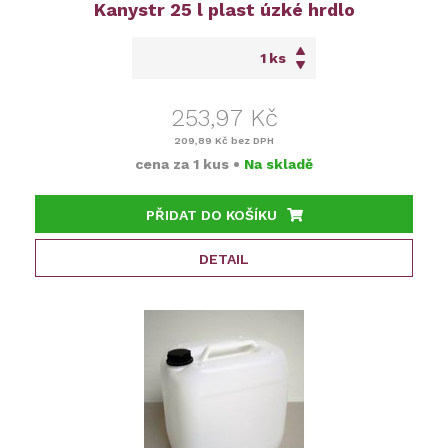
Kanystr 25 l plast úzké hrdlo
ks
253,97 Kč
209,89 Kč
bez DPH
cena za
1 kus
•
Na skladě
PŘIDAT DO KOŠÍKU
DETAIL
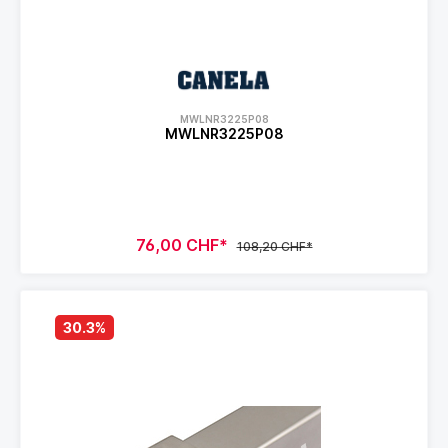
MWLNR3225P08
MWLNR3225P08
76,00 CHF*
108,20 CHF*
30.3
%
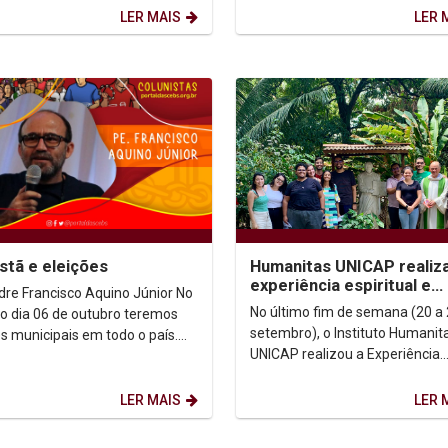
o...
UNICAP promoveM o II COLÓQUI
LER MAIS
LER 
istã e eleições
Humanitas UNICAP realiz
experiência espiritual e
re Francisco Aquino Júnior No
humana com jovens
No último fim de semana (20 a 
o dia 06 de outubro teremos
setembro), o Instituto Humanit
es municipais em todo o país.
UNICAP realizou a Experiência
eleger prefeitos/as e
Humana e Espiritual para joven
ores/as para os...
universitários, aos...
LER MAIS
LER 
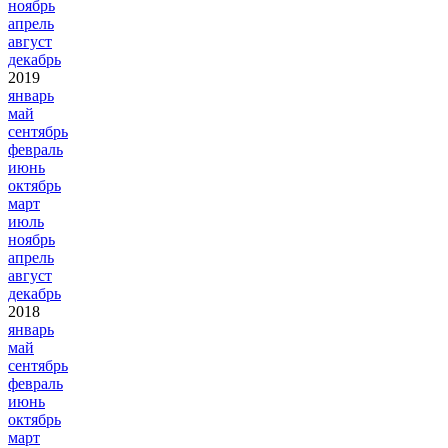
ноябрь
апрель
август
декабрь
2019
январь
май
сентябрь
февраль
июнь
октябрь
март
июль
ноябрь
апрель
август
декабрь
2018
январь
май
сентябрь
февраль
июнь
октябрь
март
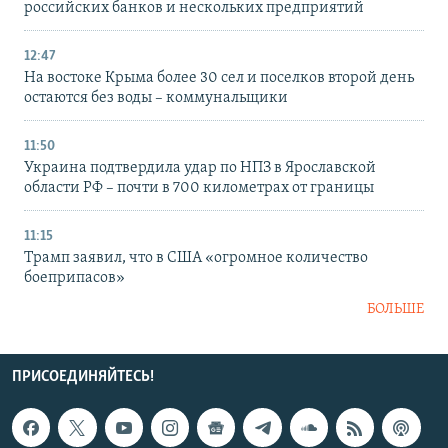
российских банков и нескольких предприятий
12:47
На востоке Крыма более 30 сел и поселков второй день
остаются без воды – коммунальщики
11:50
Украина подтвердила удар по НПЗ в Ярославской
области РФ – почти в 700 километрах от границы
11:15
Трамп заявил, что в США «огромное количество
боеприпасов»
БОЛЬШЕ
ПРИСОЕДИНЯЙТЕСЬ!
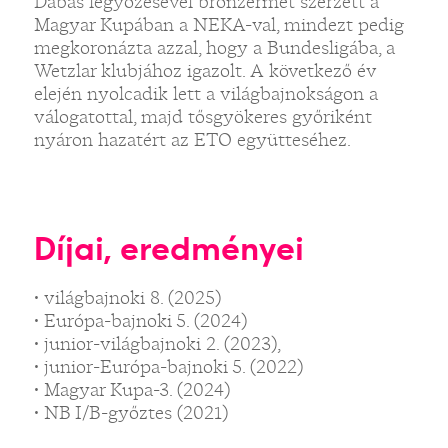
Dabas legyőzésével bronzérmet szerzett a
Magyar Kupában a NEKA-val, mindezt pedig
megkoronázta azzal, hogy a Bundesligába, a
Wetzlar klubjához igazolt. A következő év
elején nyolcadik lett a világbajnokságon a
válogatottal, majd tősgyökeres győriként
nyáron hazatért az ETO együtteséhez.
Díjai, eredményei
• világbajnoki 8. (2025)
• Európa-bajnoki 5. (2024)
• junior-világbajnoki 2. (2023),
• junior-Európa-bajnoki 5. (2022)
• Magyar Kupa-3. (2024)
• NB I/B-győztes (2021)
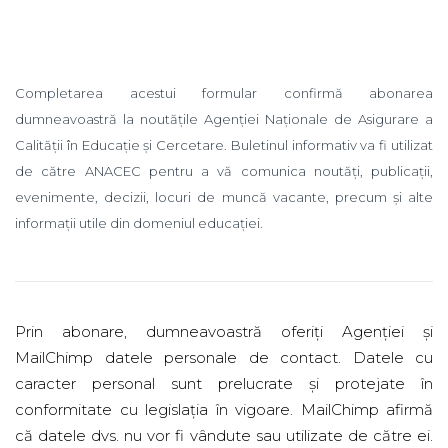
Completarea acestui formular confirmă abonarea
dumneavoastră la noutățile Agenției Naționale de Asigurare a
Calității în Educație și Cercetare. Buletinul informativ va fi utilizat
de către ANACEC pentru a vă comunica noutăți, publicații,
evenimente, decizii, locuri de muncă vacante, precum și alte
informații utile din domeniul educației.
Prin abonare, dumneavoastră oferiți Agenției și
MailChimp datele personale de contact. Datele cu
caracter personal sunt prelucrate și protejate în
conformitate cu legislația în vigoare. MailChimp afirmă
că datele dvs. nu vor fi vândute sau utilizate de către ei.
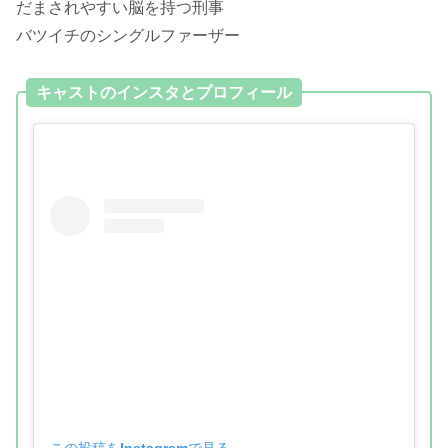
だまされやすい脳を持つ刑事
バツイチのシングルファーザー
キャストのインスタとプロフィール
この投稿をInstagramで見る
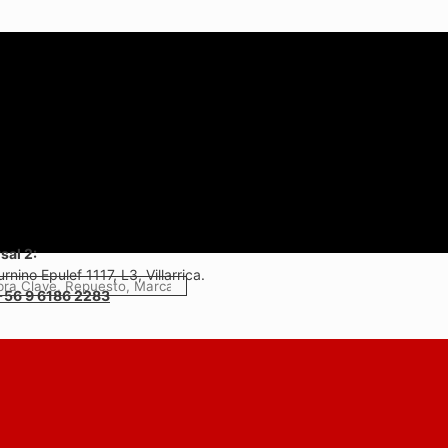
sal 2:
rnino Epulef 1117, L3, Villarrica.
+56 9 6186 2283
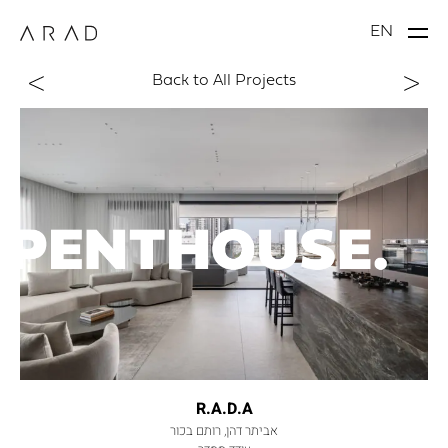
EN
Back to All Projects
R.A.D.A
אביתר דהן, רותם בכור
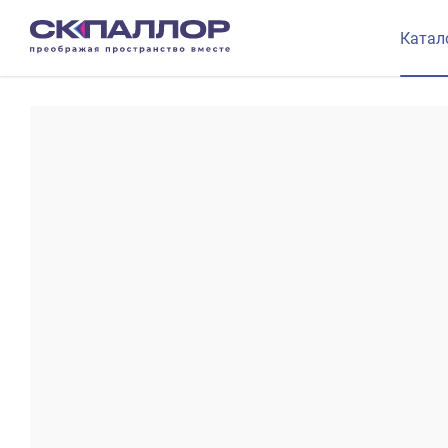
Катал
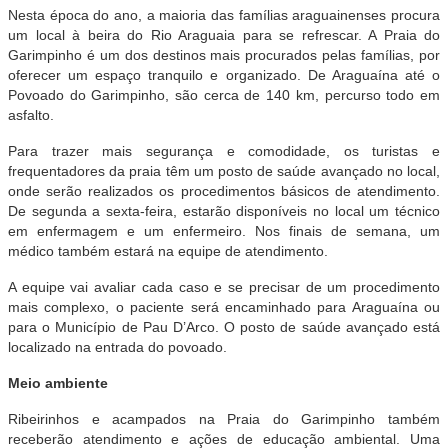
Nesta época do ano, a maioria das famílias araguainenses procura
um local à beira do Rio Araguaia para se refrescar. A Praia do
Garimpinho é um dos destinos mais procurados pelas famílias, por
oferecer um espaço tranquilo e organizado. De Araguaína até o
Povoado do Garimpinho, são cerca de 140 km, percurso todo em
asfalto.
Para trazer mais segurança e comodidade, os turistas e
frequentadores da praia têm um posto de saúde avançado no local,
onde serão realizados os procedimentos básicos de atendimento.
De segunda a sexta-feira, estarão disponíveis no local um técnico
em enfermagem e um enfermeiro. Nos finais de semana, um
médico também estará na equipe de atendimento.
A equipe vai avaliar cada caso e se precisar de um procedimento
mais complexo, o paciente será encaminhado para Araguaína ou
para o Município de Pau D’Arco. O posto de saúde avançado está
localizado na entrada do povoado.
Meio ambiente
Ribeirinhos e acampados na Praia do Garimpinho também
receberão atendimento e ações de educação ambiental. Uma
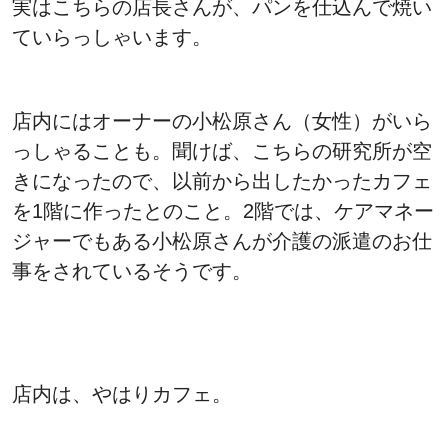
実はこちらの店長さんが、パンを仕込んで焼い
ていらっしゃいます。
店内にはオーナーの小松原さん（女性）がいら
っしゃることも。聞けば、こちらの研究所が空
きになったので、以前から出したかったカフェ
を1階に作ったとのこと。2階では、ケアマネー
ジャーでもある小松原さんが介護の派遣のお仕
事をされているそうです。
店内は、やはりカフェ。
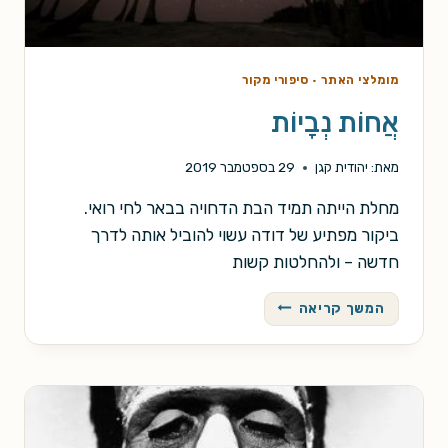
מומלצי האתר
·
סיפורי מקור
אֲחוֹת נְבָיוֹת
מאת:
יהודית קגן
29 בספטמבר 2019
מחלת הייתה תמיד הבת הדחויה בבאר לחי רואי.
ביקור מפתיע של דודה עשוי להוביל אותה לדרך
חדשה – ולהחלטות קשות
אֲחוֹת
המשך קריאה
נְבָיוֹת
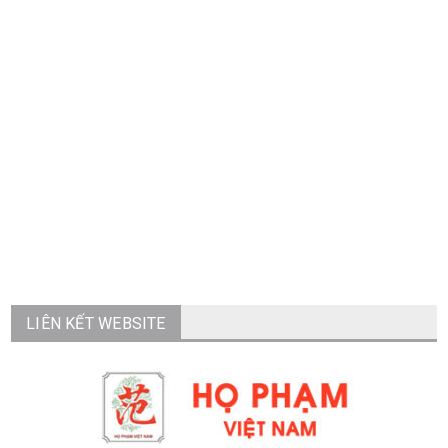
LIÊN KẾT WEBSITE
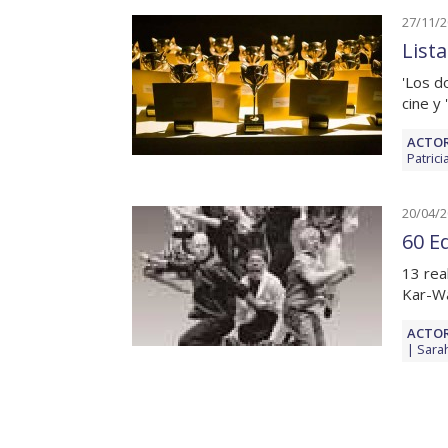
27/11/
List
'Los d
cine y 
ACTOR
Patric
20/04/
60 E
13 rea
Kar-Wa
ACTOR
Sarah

════════

=== Prompt ===
Write down how many lines in the data contain "junior". Add nothing else.

=== Answer below ===
2